**チャレンジ課題**
下の本文から、かぎかっこ「」で囲まれた部分をすべて、かっこごと抜き出してください。

**本文**

湯浅健二の「J」ワンポイント


2015年Jリーグの各ラウンドレビュー


 

第27節(2015年9月12日、土曜日)

 

FC東京を”イタリア”にしたマッシモ・フィッカデンティ!?・・(FC東京vsヴィッセル、3-0)

 

レビュー
 
「マッシモ・フィッカデンティさんは、FC東京を、”イタリア”にしちゃったんじゃありませんか?」

この、私が投げた質問のバックボーンについては、後述しま〜す。

ということで、まずゲームの全体像から・・。

このゲームの「構図」は、こんな感じだったですかね。

**提供資料**
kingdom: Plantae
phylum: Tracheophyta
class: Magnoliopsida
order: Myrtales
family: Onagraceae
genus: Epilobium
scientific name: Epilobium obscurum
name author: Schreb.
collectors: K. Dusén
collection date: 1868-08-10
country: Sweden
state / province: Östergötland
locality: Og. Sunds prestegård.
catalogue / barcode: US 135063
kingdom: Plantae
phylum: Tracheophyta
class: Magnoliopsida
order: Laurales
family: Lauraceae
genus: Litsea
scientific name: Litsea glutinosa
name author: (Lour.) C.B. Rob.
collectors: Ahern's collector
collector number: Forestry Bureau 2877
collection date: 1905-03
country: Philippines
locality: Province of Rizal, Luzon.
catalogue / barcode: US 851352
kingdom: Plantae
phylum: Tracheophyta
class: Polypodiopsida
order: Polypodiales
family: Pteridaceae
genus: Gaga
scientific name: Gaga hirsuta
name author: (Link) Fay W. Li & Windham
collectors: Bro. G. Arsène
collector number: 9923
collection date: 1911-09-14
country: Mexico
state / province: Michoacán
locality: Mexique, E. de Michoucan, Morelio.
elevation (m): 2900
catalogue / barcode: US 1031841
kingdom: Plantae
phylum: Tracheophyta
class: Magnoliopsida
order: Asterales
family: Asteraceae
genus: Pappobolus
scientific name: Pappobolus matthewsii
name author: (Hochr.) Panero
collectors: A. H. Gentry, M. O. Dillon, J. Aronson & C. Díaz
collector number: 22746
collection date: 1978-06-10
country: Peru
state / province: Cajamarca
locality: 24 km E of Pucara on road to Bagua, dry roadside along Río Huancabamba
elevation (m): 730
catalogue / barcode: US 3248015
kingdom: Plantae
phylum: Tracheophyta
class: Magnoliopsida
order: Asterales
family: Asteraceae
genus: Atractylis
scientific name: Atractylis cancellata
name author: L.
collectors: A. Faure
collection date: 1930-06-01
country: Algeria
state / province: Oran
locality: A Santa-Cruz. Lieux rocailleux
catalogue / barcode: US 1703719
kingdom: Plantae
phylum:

**解答例**
「J」
「マッシモ・フィッカデンティさんは、FC東京を、”イタリア”にしちゃったんじゃありませんか?」
「構図」